All you want is to do is lie in bed and cry. And die. Again, normal. Personally, with every breakup I've been through, I've just wanted to listen to sad songs and eat bad food and sometimes you have to do that. I've had friends who've lost their appetites or not slept properly for months.

Every breakup has a grieving process; you have to give yourself time to recover. But at some point, you're going to remember that only you can make yourself stronger. At some point, you're going to see why it didn't work out. The most common story ever is that you wanted different things.

At some point, you might understand that nobody's to blame. You are allowed to want what you want and so is he. And maybe you needed to be together for awhile to know why you couldn't stay that way forever.

At some point, you're not going to see this as a failure, but as an example of two people who tried to build a shared life but couldn't. Eventually you will be thankful for this, because it will either make you better or make you bitter, and your parents and I would have trouble with the latter.

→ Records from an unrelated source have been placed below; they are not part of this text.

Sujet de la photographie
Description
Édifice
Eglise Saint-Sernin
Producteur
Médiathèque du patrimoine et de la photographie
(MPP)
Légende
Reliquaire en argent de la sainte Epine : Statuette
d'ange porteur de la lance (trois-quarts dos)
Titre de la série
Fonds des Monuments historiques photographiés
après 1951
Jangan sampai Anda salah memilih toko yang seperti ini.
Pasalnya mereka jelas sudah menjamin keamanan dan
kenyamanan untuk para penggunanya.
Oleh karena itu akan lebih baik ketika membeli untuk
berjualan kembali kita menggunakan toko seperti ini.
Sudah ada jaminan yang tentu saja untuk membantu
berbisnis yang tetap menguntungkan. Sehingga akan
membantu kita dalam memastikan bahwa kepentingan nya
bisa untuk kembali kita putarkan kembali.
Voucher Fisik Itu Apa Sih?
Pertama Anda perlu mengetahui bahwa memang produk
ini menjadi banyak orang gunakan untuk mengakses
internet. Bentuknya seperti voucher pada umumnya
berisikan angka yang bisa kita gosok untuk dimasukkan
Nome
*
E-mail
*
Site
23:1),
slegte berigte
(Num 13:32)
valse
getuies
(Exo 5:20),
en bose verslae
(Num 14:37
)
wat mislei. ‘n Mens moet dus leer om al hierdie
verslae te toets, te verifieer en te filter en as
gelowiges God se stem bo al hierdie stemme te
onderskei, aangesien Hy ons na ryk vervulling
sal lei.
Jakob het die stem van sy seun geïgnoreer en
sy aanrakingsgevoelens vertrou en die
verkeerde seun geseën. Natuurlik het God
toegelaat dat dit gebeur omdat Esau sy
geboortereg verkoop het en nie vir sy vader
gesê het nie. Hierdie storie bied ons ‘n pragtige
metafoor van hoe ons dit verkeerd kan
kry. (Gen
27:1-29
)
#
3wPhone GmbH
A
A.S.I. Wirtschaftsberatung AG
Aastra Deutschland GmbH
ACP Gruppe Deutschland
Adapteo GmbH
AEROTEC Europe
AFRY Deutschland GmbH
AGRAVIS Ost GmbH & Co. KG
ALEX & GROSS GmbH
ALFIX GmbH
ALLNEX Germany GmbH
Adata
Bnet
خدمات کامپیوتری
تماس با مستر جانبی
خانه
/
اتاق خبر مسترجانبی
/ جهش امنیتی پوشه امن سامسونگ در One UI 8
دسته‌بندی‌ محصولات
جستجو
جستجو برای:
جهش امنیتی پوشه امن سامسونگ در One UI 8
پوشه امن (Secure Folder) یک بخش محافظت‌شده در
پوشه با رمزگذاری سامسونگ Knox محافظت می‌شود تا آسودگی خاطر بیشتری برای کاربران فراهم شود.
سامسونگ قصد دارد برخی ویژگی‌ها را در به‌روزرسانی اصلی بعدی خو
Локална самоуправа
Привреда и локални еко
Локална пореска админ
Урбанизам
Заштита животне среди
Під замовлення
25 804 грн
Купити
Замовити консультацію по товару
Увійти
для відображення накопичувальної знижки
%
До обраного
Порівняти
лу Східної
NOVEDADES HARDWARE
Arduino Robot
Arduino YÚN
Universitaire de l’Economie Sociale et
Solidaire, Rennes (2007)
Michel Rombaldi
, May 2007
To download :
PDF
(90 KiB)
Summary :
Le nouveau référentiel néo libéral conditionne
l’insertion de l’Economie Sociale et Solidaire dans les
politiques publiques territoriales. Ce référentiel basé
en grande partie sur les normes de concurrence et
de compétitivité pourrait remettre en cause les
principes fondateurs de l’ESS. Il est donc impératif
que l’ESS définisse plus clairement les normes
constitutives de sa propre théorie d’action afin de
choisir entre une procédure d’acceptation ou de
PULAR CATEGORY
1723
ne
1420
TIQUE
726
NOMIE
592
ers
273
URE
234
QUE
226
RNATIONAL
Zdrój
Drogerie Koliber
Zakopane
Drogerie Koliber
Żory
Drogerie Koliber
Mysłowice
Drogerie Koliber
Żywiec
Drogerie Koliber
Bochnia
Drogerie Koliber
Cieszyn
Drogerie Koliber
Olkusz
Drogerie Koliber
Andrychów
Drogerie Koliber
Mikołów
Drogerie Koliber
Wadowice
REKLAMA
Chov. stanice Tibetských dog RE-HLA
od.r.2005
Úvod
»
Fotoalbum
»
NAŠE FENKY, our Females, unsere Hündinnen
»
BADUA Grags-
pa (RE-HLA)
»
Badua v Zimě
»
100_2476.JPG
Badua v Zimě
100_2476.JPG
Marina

At some point, you'll see that this taught you what you want to do differently next time. You'll see that you only learn how to love through being in love. Everyone has ghosts in their heart. But if you're smart, and I know you are, you'll reflect on what yours have to say.

Nobody else can teach you this stuff. Often we look to others for something only we can give ourselves. Sometimes we realise that we're hung up on things we didn't even realise still haunted us. And it can take losing someone for us to wake up to what needs to change.

You might not see it now and it may take years for it to come into focus. But eventually, you will see that while this was painful, it was crucial in helping you to become more honest with yourself.

Of course you feel sad, and like I said, it would be bizarre if you didn't. You might not feel better tomorrow, next week, or even next month. But I promise you that a year from now, the sting will have faded.

Your mother has been through this, so have I, and now so have you. It's the opposite of fun and things might feel strange for awhile... but if you accept everything you're feeling, you will learn to let go of the pain while always holding onto what it taught you.

'I wouldn't worry, you have all your life, I've heard it takes some time to get it right.' Those are lyrics stolen directly from London Grammar. They are true.

Now, let's go get your mother drunk, and take a trip down memory lane... I can remind her of some of the interesting characters she dated, before she met your father."